§ Exercise directions: Each record is to be printed exactly as given, down to the last mark.
/---
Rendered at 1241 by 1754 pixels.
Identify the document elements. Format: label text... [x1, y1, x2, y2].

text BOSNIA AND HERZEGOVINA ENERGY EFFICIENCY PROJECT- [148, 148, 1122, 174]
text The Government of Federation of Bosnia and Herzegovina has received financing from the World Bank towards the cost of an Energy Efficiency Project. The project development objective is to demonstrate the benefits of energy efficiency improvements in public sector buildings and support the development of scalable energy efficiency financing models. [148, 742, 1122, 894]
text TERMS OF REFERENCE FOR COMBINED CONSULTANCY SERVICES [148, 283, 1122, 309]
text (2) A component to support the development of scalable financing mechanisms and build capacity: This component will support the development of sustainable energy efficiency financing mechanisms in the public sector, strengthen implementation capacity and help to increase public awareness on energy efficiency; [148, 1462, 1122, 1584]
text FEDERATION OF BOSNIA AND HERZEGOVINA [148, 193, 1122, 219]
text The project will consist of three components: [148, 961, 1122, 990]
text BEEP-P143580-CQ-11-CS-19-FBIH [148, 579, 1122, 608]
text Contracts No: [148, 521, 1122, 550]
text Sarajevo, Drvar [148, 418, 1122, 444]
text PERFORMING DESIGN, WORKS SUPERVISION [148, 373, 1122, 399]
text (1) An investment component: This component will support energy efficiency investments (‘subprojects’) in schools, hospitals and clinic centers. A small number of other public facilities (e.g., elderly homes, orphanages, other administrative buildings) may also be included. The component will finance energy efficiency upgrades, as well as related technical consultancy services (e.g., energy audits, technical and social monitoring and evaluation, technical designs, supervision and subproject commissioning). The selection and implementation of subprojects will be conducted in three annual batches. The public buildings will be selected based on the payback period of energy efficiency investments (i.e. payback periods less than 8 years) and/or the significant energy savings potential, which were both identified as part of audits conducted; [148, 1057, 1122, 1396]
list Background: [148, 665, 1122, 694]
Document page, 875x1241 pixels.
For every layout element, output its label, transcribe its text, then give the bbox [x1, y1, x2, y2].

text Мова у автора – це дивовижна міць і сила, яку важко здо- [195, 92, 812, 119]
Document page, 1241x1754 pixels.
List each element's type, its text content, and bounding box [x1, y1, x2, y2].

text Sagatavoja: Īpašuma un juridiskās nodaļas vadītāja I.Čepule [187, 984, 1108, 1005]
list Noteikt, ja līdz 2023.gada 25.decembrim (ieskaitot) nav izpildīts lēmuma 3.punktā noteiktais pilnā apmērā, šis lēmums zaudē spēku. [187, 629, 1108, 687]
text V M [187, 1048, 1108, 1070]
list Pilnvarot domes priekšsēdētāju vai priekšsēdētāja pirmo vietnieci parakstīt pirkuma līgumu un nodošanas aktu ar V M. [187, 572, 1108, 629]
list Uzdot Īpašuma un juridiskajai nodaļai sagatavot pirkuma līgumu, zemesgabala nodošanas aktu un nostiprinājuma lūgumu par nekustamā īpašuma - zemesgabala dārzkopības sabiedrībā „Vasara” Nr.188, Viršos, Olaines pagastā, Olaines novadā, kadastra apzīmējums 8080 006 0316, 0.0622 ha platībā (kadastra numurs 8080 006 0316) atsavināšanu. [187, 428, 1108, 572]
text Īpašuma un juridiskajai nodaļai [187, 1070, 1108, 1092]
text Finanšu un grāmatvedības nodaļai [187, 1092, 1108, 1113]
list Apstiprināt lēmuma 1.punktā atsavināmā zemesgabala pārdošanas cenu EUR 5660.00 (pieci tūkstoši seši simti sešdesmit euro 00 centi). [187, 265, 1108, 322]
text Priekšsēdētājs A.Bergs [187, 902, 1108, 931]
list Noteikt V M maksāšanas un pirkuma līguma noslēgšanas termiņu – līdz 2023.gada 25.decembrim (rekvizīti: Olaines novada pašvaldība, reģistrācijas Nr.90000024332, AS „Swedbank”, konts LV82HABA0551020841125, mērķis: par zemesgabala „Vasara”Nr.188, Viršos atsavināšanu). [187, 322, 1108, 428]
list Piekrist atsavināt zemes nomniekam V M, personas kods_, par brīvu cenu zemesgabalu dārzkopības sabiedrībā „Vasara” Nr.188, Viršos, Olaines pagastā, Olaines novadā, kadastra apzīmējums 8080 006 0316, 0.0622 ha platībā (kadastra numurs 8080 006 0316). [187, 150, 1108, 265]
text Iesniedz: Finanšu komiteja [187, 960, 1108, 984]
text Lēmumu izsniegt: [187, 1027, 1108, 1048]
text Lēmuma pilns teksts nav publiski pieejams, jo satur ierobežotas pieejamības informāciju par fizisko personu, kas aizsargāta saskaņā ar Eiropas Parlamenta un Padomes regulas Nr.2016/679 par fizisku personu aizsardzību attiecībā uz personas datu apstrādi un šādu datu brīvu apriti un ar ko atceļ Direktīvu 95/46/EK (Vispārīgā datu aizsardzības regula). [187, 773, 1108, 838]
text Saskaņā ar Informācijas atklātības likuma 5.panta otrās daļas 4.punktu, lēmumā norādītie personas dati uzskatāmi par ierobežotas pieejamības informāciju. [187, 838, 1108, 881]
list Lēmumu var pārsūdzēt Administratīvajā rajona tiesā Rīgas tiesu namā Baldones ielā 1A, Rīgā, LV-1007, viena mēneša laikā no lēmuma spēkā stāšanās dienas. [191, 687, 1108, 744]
\---
§ Completed task:
Rendered at 1241 by 1754 pixels.
Identify the document elements. Format: label text... [x1, y1, x2, y2].

text BOSNIA AND HERZEGOVINA ENERGY EFFICIENCY PROJECT- [148, 148, 1122, 174]
text The Government of Federation of Bosnia and Herzegovina has received financing from the World Bank towards the cost of an Energy Efficiency Project. The project development objective is to demonstrate the benefits of energy efficiency improvements in public sector buildings and support the development of scalable energy efficiency financing models. [148, 742, 1122, 894]
text TERMS OF REFERENCE FOR COMBINED CONSULTANCY SERVICES [148, 283, 1122, 309]
text (2) A component to support the development of scalable financing mechanisms and build capacity: This component will support the development of sustainable energy efficiency financing mechanisms in the public sector, strengthen implementation capacity and help to increase public awareness on energy efficiency; [148, 1462, 1122, 1584]
text FEDERATION OF BOSNIA AND HERZEGOVINA [148, 193, 1122, 219]
text The project will consist of three components: [148, 961, 1122, 990]
text BEEP-P143580-CQ-11-CS-19-FBIH [148, 579, 1122, 608]
text Contracts No: [148, 521, 1122, 550]
text Sarajevo, Drvar [148, 418, 1122, 444]
text PERFORMING DESIGN, WORKS SUPERVISION [148, 373, 1122, 399]
text (1) An investment component: This component will support energy efficiency investments (‘subprojects’) in schools, hospitals and clinic centers. A small number of other public facilities (e.g., elderly homes, orphanages, other administrative buildings) may also be included. The component will finance energy efficiency upgrades, as well as related technical consultancy services (e.g., energy audits, technical and social monitoring and evaluation, technical designs, supervision and subproject commissioning). The selection and implementation of subprojects will be conducted in three annual batches. The public buildings will be selected based on the payback period of energy efficiency investments (i.e. payback periods less than 8 years) and/or the significant energy savings potential, which were both identified as part of audits conducted; [148, 1057, 1122, 1396]
list Background: [148, 665, 1122, 694]
Document page, 875x1241 pixels.
For every layout element, output its label, transcribe its text, then give the bbox [x1, y1, x2, y2].

text Мова у автора – це дивовижна міць і сила, яку важко здо- [195, 92, 812, 119]
Document page, 1241x1754 pixels.
List each element's type, its text content, and bounding box [x1, y1, x2, y2].

text Sagatavoja: Īpašuma un juridiskās nodaļas vadītāja I.Čepule [187, 984, 1108, 1005]
list Noteikt, ja līdz 2023.gada 25.decembrim (ieskaitot) nav izpildīts lēmuma 3.punktā noteiktais pilnā apmērā, šis lēmums zaudē spēku. [187, 629, 1108, 687]
text V M [187, 1048, 1108, 1070]
list Pilnvarot domes priekšsēdētāju vai priekšsēdētāja pirmo vietnieci parakstīt pirkuma līgumu un nodošanas aktu ar V M. [187, 572, 1108, 629]
list Uzdot Īpašuma un juridiskajai nodaļai sagatavot pirkuma līgumu, zemesgabala nodošanas aktu un nostiprinājuma lūgumu par nekustamā īpašuma - zemesgabala dārzkopības sabiedrībā „Vasara” Nr.188, Viršos, Olaines pagastā, Olaines novadā, kadastra apzīmējums 8080 006 0316, 0.0622 ha platībā (kadastra numurs 8080 006 0316) atsavināšanu. [187, 428, 1108, 572]
text Īpašuma un juridiskajai nodaļai [187, 1070, 1108, 1092]
text Finanšu un grāmatvedības nodaļai [187, 1092, 1108, 1113]
list Apstiprināt lēmuma 1.punktā atsavināmā zemesgabala pārdošanas cenu EUR 5660.00 (pieci tūkstoši seši simti sešdesmit euro 00 centi). [187, 265, 1108, 322]
text Priekšsēdētājs A.Bergs [187, 902, 1108, 931]
list Noteikt V M maksāšanas un pirkuma līguma noslēgšanas termiņu – līdz 2023.gada 25.decembrim (rekvizīti: Olaines novada pašvaldība, reģistrācijas Nr.90000024332, AS „Swedbank”, konts LV82HABA0551020841125, mērķis: par zemesgabala „Vasara”Nr.188, Viršos atsavināšanu). [187, 322, 1108, 428]
list Piekrist atsavināt zemes nomniekam V M, personas kods_, par brīvu cenu zemesgabalu dārzkopības sabiedrībā „Vasara” Nr.188, Viršos, Olaines pagastā, Olaines novadā, kadastra apzīmējums 8080 006 0316, 0.0622 ha platībā (kadastra numurs 8080 006 0316). [187, 150, 1108, 265]
text Iesniedz: Finanšu komiteja [187, 960, 1108, 984]
text Lēmumu izsniegt: [187, 1027, 1108, 1048]
text Lēmuma pilns teksts nav publiski pieejams, jo satur ierobežotas pieejamības informāciju par fizisko personu, kas aizsargāta saskaņā ar Eiropas Parlamenta un Padomes regulas Nr.2016/679 par fizisku personu aizsardzību attiecībā uz personas datu apstrādi un šādu datu brīvu apriti un ar ko atceļ Direktīvu 95/46/EK (Vispārīgā datu aizsardzības regula). [187, 773, 1108, 838]
text Saskaņā ar Informācijas atklātības likuma 5.panta otrās daļas 4.punktu, lēmumā norādītie personas dati uzskatāmi par ierobežotas pieejamības informāciju. [187, 838, 1108, 881]
list Lēmumu var pārsūdzēt Administratīvajā rajona tiesā Rīgas tiesu namā Baldones ielā 1A, Rīgā, LV-1007, viena mēneša laikā no lēmuma spēkā stāšanās dienas. [191, 687, 1108, 744]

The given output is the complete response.